§ REQUIREMENTS
List each line of the listing below that contains the string "right". Case counts.

§ Dataset excerpts

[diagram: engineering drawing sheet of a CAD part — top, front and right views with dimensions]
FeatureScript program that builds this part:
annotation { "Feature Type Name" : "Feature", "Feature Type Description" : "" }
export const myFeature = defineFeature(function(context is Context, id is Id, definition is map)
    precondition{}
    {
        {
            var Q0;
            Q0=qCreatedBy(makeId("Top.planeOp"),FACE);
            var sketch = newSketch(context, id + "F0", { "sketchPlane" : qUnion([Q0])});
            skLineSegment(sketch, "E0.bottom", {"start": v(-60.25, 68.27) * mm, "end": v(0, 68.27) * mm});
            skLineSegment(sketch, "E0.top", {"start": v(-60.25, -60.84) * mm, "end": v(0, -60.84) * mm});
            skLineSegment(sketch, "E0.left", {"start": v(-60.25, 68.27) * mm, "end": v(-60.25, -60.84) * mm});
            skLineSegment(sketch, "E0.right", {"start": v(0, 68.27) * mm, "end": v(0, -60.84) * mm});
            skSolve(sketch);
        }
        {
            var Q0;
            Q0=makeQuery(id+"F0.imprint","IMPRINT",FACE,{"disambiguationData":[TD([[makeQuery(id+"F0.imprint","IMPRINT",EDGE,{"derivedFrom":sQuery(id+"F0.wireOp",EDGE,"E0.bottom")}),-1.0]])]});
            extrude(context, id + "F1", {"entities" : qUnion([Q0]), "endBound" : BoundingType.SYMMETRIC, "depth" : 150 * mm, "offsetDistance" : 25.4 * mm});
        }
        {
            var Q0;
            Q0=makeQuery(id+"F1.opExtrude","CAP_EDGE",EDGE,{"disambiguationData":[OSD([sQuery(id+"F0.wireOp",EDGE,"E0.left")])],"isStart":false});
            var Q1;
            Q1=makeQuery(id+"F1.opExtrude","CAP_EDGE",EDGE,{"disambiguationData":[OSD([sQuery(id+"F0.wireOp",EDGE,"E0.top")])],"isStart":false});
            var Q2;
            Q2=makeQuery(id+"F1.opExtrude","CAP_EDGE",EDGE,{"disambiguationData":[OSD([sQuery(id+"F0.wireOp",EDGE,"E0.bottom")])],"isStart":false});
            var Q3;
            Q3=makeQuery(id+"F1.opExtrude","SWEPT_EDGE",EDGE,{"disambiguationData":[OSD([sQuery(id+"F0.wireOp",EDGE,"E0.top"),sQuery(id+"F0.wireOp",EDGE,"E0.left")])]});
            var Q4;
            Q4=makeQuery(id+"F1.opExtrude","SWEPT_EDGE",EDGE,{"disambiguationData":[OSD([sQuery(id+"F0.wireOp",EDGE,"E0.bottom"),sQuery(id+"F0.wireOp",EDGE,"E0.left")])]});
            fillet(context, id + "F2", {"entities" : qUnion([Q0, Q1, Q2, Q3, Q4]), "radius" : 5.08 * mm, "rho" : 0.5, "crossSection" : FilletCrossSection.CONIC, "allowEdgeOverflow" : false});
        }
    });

§ OUTPUT BELOW
[diagram: engineering drawing sheet of a CAD part — top, front and right views with dimensions]
            skLineSegment(sketch, "E0.right", {"start": v(0, 68.27) * mm, "end": v(0, -60.84) * mm});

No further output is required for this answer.